Buraya nasıl gelindi?
Geçtiğimiz cuma günü, Ak Parti Merkez Karar ve Yürütme Kurulu üyelerinin, üç kişi hariç, il ve ilçe başkanı atama kararını Başbakan Ahmet Davutoğlu'ndan alması, gelmekte olana dair en somut...
Geçtiğimiz cuma günü, Ak Parti Merkez Karar ve Yürütme Kurulu üyelerinin, üç kişi hariç, il ve ilçe başkanı atama kararını Başbakan Ahmet Davutoğlu'ndan alması, gelmekte olana dair en somut işaretti aslında.

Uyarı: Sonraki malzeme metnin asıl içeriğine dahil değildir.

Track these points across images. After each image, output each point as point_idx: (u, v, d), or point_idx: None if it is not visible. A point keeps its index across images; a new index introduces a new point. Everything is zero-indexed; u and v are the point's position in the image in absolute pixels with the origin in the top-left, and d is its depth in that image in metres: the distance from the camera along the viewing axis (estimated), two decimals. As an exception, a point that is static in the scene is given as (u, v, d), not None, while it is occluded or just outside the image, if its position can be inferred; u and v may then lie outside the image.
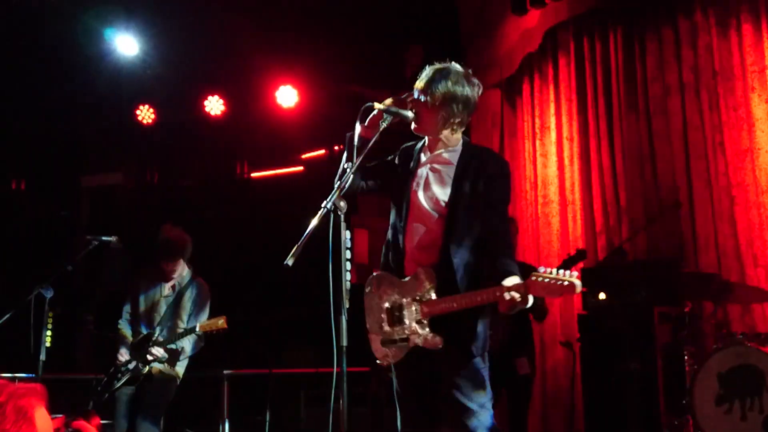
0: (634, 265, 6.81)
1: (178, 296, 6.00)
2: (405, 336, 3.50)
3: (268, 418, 7.96)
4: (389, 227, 3.74)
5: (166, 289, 6.05)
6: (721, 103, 7.22)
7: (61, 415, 1.90)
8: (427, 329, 3.45)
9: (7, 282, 10.09)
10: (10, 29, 8.54)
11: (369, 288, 3.72)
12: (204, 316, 5.96)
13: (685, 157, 7.40)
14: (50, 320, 5.90)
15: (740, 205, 7.00)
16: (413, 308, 3.48)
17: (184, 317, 5.93)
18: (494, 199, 3.57)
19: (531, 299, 3.27)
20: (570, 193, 8.19)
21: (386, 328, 3.58)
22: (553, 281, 3.13)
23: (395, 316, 3.54)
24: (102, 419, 7.19)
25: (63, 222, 10.76)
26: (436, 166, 3.66)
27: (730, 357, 5.65)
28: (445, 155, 3.65)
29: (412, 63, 8.99)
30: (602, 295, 6.87)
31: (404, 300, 3.52)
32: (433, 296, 3.44)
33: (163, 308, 5.99)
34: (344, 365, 3.01)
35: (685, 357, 6.00)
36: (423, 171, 3.66)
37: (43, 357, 5.60)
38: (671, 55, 7.64)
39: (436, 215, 3.57)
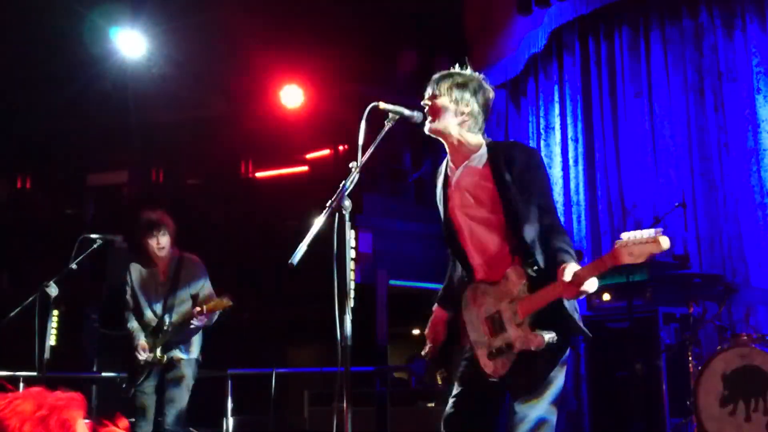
0: (639, 266, 6.79)
1: (174, 280, 6.00)
2: (510, 343, 3.33)
3: (271, 418, 7.98)
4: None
5: (160, 276, 6.05)
6: (726, 104, 7.22)
7: (87, 421, 1.86)
8: (528, 329, 3.27)
9: (12, 280, 10.12)
10: (16, 28, 8.56)
11: (465, 302, 3.55)
12: (206, 289, 5.95)
13: (690, 158, 7.40)
14: (55, 319, 5.89)
15: (745, 206, 6.99)
16: (510, 312, 3.33)
17: (186, 297, 5.90)
18: (534, 190, 3.40)
19: (595, 283, 3.09)
20: (575, 193, 8.20)
21: (490, 339, 3.41)
22: (641, 241, 2.91)
23: (496, 325, 3.39)
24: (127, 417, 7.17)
25: (68, 220, 10.78)
26: (466, 179, 3.52)
27: (735, 358, 5.64)
28: (471, 163, 3.52)
29: (405, 65, 9.01)
30: (607, 296, 6.88)
31: (501, 305, 3.37)
32: (527, 293, 3.29)
33: (161, 296, 5.99)
34: (348, 364, 3.00)
35: (690, 358, 6.00)
36: (455, 190, 3.54)
37: (47, 355, 5.61)
38: (676, 55, 7.64)
39: (489, 224, 3.45)
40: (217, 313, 5.83)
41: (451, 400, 3.56)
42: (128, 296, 6.12)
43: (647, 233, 2.91)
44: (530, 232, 3.36)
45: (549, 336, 3.22)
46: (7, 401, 1.85)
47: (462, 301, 3.58)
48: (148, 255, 6.04)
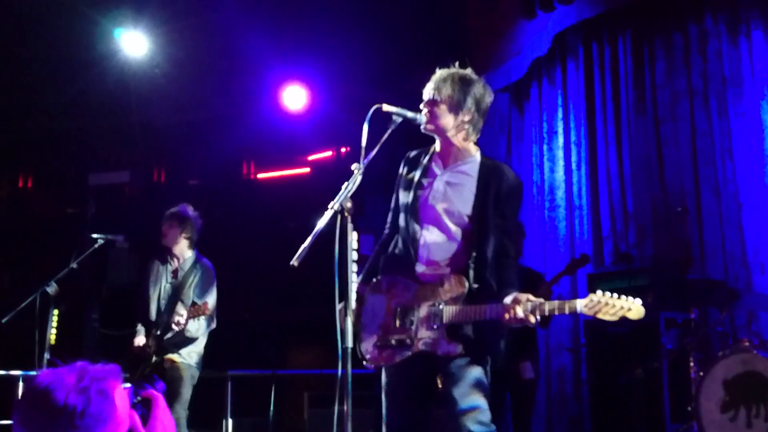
0: (641, 270, 6.79)
1: (183, 280, 6.00)
2: (410, 340, 3.46)
3: (271, 419, 7.96)
4: (390, 236, 3.78)
5: (170, 274, 6.07)
6: (730, 110, 7.20)
7: (128, 385, 2.10)
8: (444, 335, 3.42)
9: (13, 279, 10.11)
10: (19, 26, 8.56)
11: (376, 287, 3.68)
12: (209, 298, 5.94)
13: (693, 163, 7.38)
14: (55, 318, 5.90)
15: (748, 212, 6.97)
16: (430, 313, 3.44)
17: (187, 302, 5.91)
18: (508, 215, 3.59)
19: (535, 318, 3.27)
20: (577, 197, 8.17)
21: (391, 331, 3.53)
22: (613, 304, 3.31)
23: (404, 320, 3.50)
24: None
25: (69, 220, 10.78)
26: (453, 179, 3.62)
27: (736, 364, 5.62)
28: (463, 167, 3.62)
29: (408, 68, 8.98)
30: (608, 301, 6.85)
31: (422, 304, 3.49)
32: (462, 303, 3.43)
33: (168, 293, 6.01)
34: (349, 367, 3.00)
35: (691, 363, 5.97)
36: (439, 183, 3.63)
37: (47, 355, 5.60)
38: (680, 60, 7.62)
39: (457, 229, 3.56)
40: (203, 320, 5.82)
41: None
42: (140, 291, 6.16)
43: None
44: (490, 250, 3.50)
45: (459, 348, 3.39)
46: (54, 374, 2.02)
47: (374, 283, 3.69)
48: (163, 249, 6.12)
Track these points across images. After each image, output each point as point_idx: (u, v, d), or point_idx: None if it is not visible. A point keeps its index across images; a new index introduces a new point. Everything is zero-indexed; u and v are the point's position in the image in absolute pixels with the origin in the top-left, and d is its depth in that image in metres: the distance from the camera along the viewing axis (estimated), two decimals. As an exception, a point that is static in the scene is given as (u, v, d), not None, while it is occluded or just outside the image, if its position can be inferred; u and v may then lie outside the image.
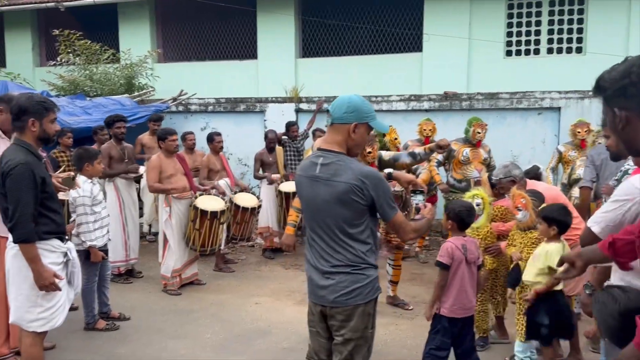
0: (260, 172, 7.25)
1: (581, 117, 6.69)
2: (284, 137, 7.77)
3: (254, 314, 5.13)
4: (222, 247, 6.36)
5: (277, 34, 9.90)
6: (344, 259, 2.52)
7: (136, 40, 10.58)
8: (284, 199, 6.84)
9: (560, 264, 2.23)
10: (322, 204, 2.52)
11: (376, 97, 8.37)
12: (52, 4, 10.59)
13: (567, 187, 5.95)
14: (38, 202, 3.13)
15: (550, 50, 8.79)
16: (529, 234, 3.74)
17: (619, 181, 3.55)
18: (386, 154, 4.41)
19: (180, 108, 9.55)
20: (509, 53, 8.94)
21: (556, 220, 3.42)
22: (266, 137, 7.41)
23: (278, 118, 8.75)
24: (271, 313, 5.15)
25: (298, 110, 8.95)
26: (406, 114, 8.30)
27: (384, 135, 6.17)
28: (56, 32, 9.64)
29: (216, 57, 10.85)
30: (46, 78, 10.04)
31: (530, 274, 3.50)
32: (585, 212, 4.79)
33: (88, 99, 8.61)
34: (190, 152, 6.82)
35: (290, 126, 7.85)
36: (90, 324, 4.69)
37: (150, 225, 7.88)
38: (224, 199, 6.07)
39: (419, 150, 4.34)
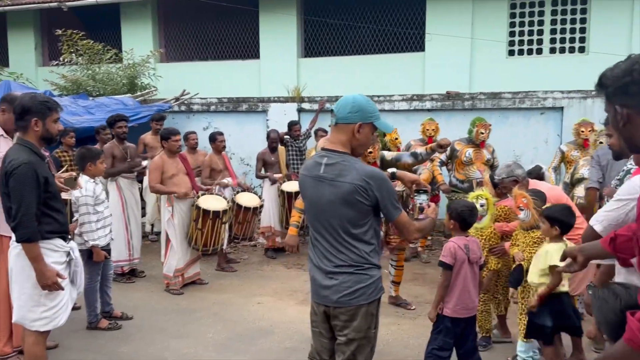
0: (263, 171, 7.26)
1: (584, 116, 6.68)
2: (286, 136, 7.77)
3: (256, 314, 5.13)
4: (225, 246, 6.37)
5: (279, 34, 9.91)
6: (348, 259, 2.51)
7: (139, 40, 10.60)
8: (286, 198, 6.85)
9: (563, 259, 2.24)
10: (327, 204, 2.52)
11: (378, 96, 8.37)
12: (55, 4, 10.61)
13: (569, 187, 5.94)
14: (41, 201, 3.13)
15: (552, 50, 8.78)
16: (531, 233, 3.74)
17: (621, 181, 3.55)
18: (388, 154, 4.42)
19: (183, 108, 9.57)
20: (511, 53, 8.94)
21: (558, 221, 3.42)
22: (268, 136, 7.41)
23: (280, 118, 8.76)
24: (273, 313, 5.15)
25: (300, 110, 8.96)
26: (408, 113, 8.30)
27: (384, 134, 6.17)
28: (59, 32, 9.66)
29: (218, 57, 10.86)
30: (49, 78, 10.06)
31: (534, 275, 3.49)
32: (591, 213, 4.78)
33: (91, 98, 8.62)
34: (192, 152, 6.85)
35: (293, 126, 7.86)
36: (93, 323, 4.70)
37: (152, 225, 7.89)
38: (227, 198, 6.07)
39: (420, 150, 4.34)
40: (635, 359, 1.48)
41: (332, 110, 2.63)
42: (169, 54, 11.10)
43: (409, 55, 9.47)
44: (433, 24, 9.00)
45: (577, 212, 3.88)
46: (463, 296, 3.40)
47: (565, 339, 3.84)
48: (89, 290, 4.57)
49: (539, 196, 3.77)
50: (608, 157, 4.80)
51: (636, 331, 1.45)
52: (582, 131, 6.07)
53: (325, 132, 7.51)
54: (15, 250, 3.19)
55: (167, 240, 5.75)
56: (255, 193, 6.89)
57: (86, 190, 4.48)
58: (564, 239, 3.47)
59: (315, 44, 10.23)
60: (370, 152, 4.47)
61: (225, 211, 5.83)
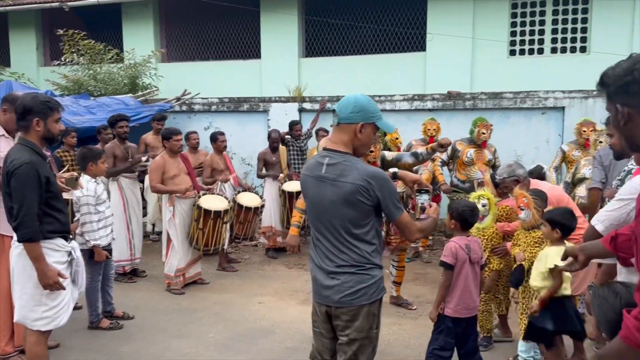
0: (264, 171, 7.26)
1: (585, 116, 6.68)
2: (287, 136, 7.77)
3: (257, 314, 5.13)
4: (226, 246, 6.37)
5: (280, 34, 9.91)
6: (349, 259, 2.51)
7: (140, 40, 10.60)
8: (287, 198, 6.85)
9: (564, 258, 2.24)
10: (328, 204, 2.52)
11: (379, 96, 8.37)
12: (56, 4, 10.62)
13: (570, 187, 5.93)
14: (42, 201, 3.14)
15: (554, 50, 8.77)
16: (532, 233, 3.73)
17: (622, 181, 3.55)
18: (389, 154, 4.42)
19: (184, 108, 9.57)
20: (512, 52, 8.93)
21: (560, 224, 3.40)
22: (269, 136, 7.41)
23: (281, 117, 8.76)
24: (274, 312, 5.15)
25: (301, 110, 8.96)
26: (409, 113, 8.30)
27: (384, 134, 6.17)
28: (60, 32, 9.68)
29: (220, 57, 10.87)
30: (50, 78, 10.07)
31: (536, 279, 3.47)
32: (594, 214, 4.77)
33: (92, 98, 8.63)
34: (193, 152, 6.85)
35: (294, 126, 7.86)
36: (94, 322, 4.70)
37: (153, 225, 7.90)
38: (228, 198, 6.08)
39: (421, 150, 4.34)
40: (632, 356, 1.48)
41: (334, 110, 2.62)
42: (170, 53, 11.11)
43: (410, 55, 9.47)
44: (434, 24, 9.00)
45: (579, 213, 3.88)
46: (464, 296, 3.40)
47: (567, 338, 3.83)
48: (90, 290, 4.57)
49: (540, 196, 3.76)
50: (610, 157, 4.79)
51: (632, 328, 1.45)
52: (584, 131, 6.06)
53: (327, 132, 7.50)
54: (16, 250, 3.19)
55: (169, 240, 5.75)
56: (257, 193, 6.89)
57: (87, 190, 4.48)
58: (565, 242, 3.44)
59: (316, 43, 10.23)
60: (371, 152, 4.47)
61: (226, 211, 5.83)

Böylelikle Davutoğlu, karar alma ve uygulama açısından parti üzerindeki tasarruf gücünü nerdeyse tümüyle yitirmişti.
Bu kırılmada, 1 Kasım seçimlerinden sonra il ve ilçe başkanı atama sürecinde istişare etmeden ve başarılı, çalışkan, halkın sevdiği başkanların bile tasfiye edilip yerine istisnalar hariç teşkilata uzak kişilerin getirilmesi gibi kararların alınması etkili olmuştu elbette. Ama bundan çok, Davutoğlu'nun 20 aylık Başbakanlık performansı sürecinde oluşan bazı çatlaklar bu sonucu doğurdu.
Bazen zaaf denebilecek şekilde vefalı olan Cumhurbaşkanı Erdoğan'ın ve parti MKYK'sının neden bu kararı aldığını soğukkanlı yaklaşarak analiz etmek gerekir. Pek çok başlık var ama onlardan bazıları:
Erdoğan'ın rızası alınmadan Dolmabahçe açıklamasının yapılması ve ardından gelen Öcalan'la görüşecek İzleme Komitesi girişimi.
Milletvekili aday listeleri hazırlanırken istişareden kaçınılması.
7 Haziran seçimlerine gidilirken Başkanlık sisteminin birkaç cümle hariç hiç savunulmayarak Erdoğan'ın şahsi meselesi gibi gösterilmesi.
Ekonomi yönetiminde 'faizci' anlayışa aykırı bir paradigma geliştirilmesine uzun süre direnilmesi.